The older I’ve become the more I’ve understood the French feminist Monique Wittig’s argument that lesbians are not women but another gender (a “third” sex or gender as it is sometimes called) because we exist outside of the heterosexual system, which creates a class (or binary) of men and women.
The behaviour and choices of straight women are increasingly inexplicable to me, likewise the behaviour of bisexual women whose dating life revolves around men. With time I’ve diverged and fallen out with straight friends over their decisions regarding men, and the new friends I make seem to be largely queer, or straight women who don’t centre men in their lives. There are several examples of the latter; both the “girl’s girl” and the “fag hag” are commonly tropes that exist across media and reality. The fag hag in particular can be so entrenched in the queer community as to sometimes be part of it, even when not sexually queer.
My divestment from straight, cis men and manhood generally—though not deliberate and simply a consequence of the fact I am mostly drawn towards other women and gay men for conversation and companionship—is seen as hostile, antagonistic or even man-hating to the partners of straight friends of mine. In reality, I’m not thinking about men very much at all. It’s always been amusing to me that lesbians, often cast as misandrist, are generally indifferent to men. The brand of feminism that claims that “men are trash” usually comes from women who date men and whose lives still revolve around men. (As a side note, trans academic Asa Seresin coined a particularly useful phrase “heteropessimism” to refer to this phenomenon.)
As a queer person who has grown up immersed in straight culture—as do all queer people, given it is the dominant culture—I understand that straight people experience the world differently to me. However, straight people often assume we experience the world in the same way; when I point out how I view it differently, they often see my perspective as an aberration or a threat. In that way, heterosexuality is a one-way looking glass, with straight people constantly having their expectations and desires reflected back at them by the world, whereas queer people are left observing, interrogating the dominant culture. My dad commented recently “If you’re not a girl or a gay you’re invisible to [my daughter]” and I realised, in a moment of hilarity, that he really sees me. My work could be viewed as not only paid access to my body, but paid access to me by people who I wouldn’t normally engage with. My work plays through a financial transaction with the social contract that exists between men and women.
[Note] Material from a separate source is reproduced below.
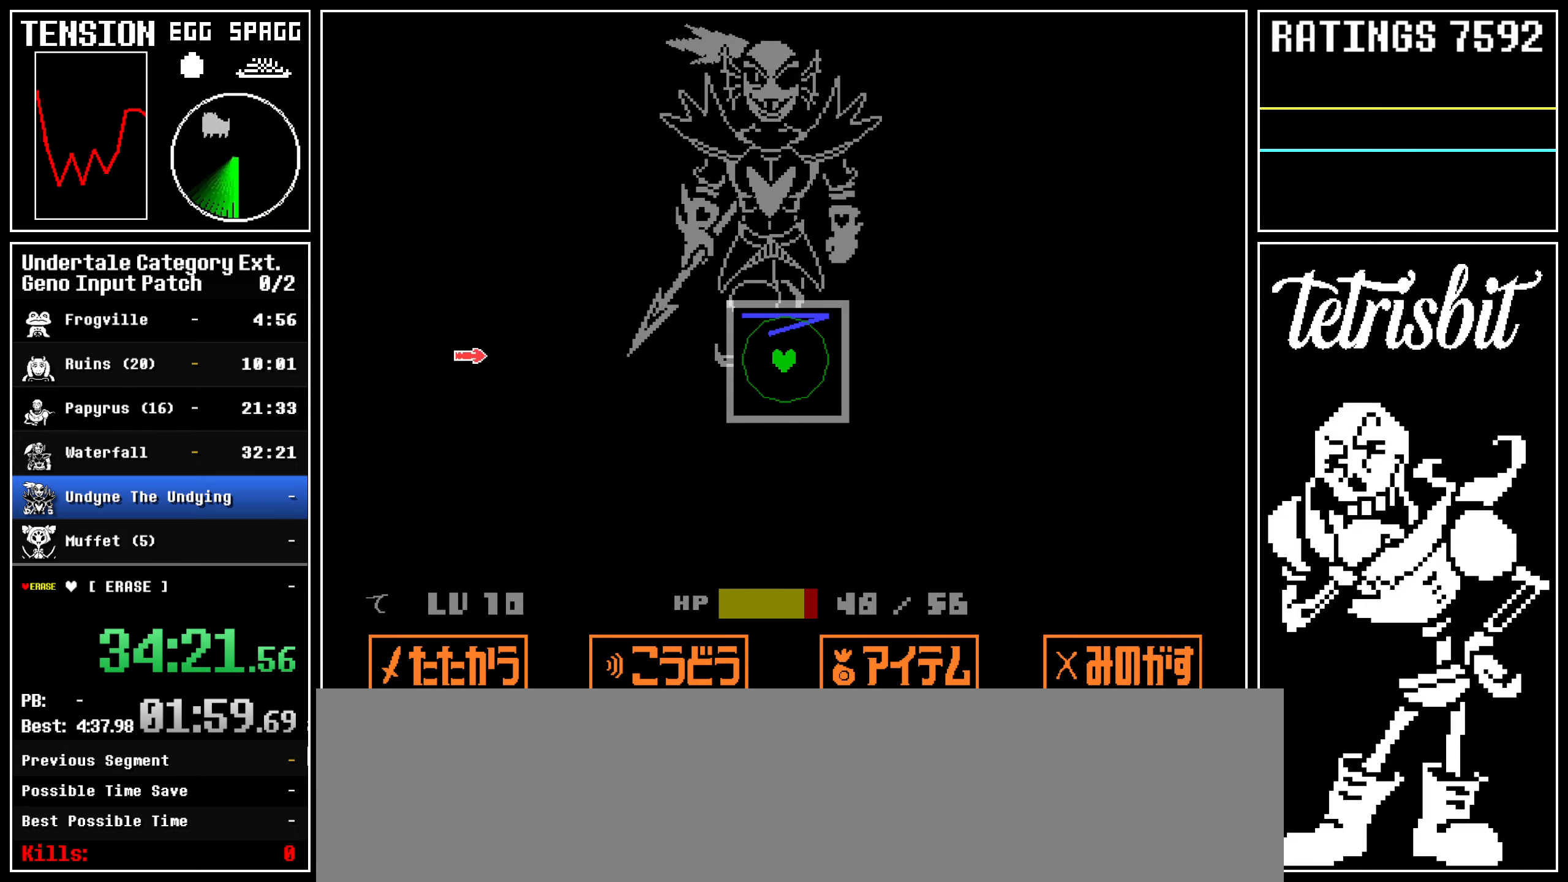
{"keys": [], "events": [[100, "left", "down"], [267, "left", "up"]]}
Of course, the use of “third sex” refers most often to trans people, who are socially and historically seen as falling between the socially constructed binary of men and women, along with hijras, brotherboys, sistergirls, fa’afafine and many other non-western groups (who often also identify as trans themselves). By writing this I am not equating my experience to theirs. I find it interesting, though, to think of the ways in which all women who differ from the socially acceptable norm, such as trans women and lesbians, are marked as not-women. Lesbians, for instance, are only accepted as women when fetishised—when either their femininity or sexuality is seen as still accessible to men. Otherwise they become a “dyke”, sitting outside of male desire.
I think of the word “invert”, used by Radclyffe Hall throughout her notorious lesbian novel The Well of Loneliness (1928), as a word that marks otherness, and could be understood to mean—in modern speaking—either or both a homosexual or trans person. And I think of a friend of mine saying, on Christopher Street Day in Berlin: “Isn’t it funny that we are part of an international queer mafia that straight people just don’t know about.” Her statement feels so accurate. Of course I socialise more thoughtlessly and effortlessly with those whose lifestyles, motivations and ways of forming friendship are similar to mine. Straight people—it’s not personal, it's simply incidental.